→ **Yang Perlu Dikerjakan**:
[1] Kutip bagian berita seleksi PKU MUI Kabupaten Bogor tanpa mengubah satu kata pun, mulai dari "Adapun ujian seleksinya" dan berakhir pada "Covid-19 Kabupaten Bogor.".
[2] Lanjutkan berita seleksi Pendidikan Kader Ulama MUI Kabupaten Bogor setelah kalimat terakhirnya.

→ **Teks Sumber**:

REPUBLIKA.CO.ID,CIBINONG -- Majelis Ulama Indonesia (MUI) Kabupaten Bogor, Jawa Barat menggelar seleksi ujian masuk Pendidikan Kader Ulama (PKU) angkatan XIVdalam rangka mendukung Program Pancakarsa Kabupaten Bogor, khususnya "Karsa Bogor Berkeadaban".
"Alhamdulillah kami konsisten menyelenggarakan PKU hingga angkatan ke-14, hal inilah yang membedakanMUI Kabupaten Bogor dengan MUI lain di Indonesia, bahkan kami mendapatkan apresiasi dari MUI pusat, Kementerian Agama, bahkan Presiden Joko Widodo," kata Ketua MUI Kabupaten Bogor, KH Ahmad Mukri Aji di Cibinong, Kabupaten Bogor, Senin (29/6).
Menurut dia pada seleksi yang dilaksanakan selama dua hari, yakni Sabtu (27/6) dan Ahad (28/6), terkumpul 148 peserta yang berasal dari utusan MUI tingkat kecamatan, pondok pesantren, ormas Islam, dan instansi pemerintahan.
Dari 148 orang peserta, akan dipilih sebanyak 50 orang peserta terbaik berdasarkan penilaian. Nantinya PKU angkatan XIV ini akan dilaksanakan di Wisma Dharmais, Kecamatan Sukaraja Kabupaten Bogor selama empat bulan pada waktu yang belum ditentukan.
Adapun ujian seleksinya meliputi kajian Alquran dan hadits, bahasa Arab, Qiroatul Kutub (membaca Kitab Kuning), wawasan kebangsaan, keislaman, Kebogoran, dan wawancara khusus. Untuk ujian, kata AhmadMukriAja, dilaksanakan dengan menerapkan protokol kesehatan sesuai yang diperintahkan oleh Gugus Tugas Percepatan Penanganan Covid-19 Kabupaten Bogor.

→ **Kumpulan Data**:
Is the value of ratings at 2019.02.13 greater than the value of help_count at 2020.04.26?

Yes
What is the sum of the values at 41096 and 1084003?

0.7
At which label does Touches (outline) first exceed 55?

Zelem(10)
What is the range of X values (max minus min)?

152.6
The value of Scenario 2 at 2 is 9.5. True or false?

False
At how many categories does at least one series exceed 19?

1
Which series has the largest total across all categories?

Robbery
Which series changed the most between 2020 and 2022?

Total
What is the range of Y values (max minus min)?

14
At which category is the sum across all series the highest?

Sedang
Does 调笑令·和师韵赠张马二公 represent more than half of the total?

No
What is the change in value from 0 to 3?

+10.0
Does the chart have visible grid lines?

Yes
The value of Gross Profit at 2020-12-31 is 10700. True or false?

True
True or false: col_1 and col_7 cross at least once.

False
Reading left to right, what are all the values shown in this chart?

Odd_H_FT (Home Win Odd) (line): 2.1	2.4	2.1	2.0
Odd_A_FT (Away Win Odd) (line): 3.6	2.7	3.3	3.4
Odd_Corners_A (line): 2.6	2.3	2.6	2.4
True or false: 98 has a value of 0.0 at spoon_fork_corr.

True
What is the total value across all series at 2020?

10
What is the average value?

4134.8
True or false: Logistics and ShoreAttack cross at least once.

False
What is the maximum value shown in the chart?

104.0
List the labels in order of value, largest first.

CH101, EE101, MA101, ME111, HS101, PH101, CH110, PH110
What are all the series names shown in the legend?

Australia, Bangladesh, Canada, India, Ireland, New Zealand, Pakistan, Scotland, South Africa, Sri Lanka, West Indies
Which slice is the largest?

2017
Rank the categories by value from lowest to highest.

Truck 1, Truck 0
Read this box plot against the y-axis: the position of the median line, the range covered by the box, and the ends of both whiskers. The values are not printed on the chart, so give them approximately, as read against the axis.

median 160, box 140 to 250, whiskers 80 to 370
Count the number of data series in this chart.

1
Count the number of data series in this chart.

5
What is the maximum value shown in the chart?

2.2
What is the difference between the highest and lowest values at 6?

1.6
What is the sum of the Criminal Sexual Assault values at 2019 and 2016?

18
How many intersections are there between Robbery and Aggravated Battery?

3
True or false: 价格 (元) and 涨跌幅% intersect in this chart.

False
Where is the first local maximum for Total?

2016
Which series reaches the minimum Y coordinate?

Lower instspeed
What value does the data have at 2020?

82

→ **Kunci Jawaban Latihan**:
[1]
Adapun ujian seleksinya meliputi kajian Alquran dan hadits, bahasa Arab, Qiroatul Kutub (membaca Kitab Kuning), wawasan kebangsaan, keislaman, Kebogoran, dan wawancara khusus. Untuk ujian, kata AhmadMukriAja, dilaksanakan dengan menerapkan protokol kesehatan sesuai yang diperintahkan oleh Gugus Tugas Percepatan Penanganan Covid-19 Kabupaten Bogor.

[2]
Sementara itu, Ketua Alumni PKU, Saepudin Muhtar alias Gus Udin memberikan motivasi kepada para peserta PKU angkatan XIV, mengenai hidup yang merupakan proses pembelajaran.
"Belajar yang saya maksud bukan dalam arti pendidikan formal, melainkan belajar di universitas kehidupan yang sesungguhnya. Karena setiap waktu kita terus belajar dan akan terus begitu sepanjang hayat kita, pendidikan seumur hidup)," katanya.
Ia mengajarkan mengenai empat fase yang dilalui manusia pada umumnya, yakni fase awal, fase pengenalan, fase pengakuan, dan fase penghormatan. "Dalam hidup ini sejatinya manusia melalui empat fase yaitu daurah musta'malah, daurah mu'tarafah, daurah mu'tabarah, dan daurah muhtaromah," demikian Saepudin Muhtar.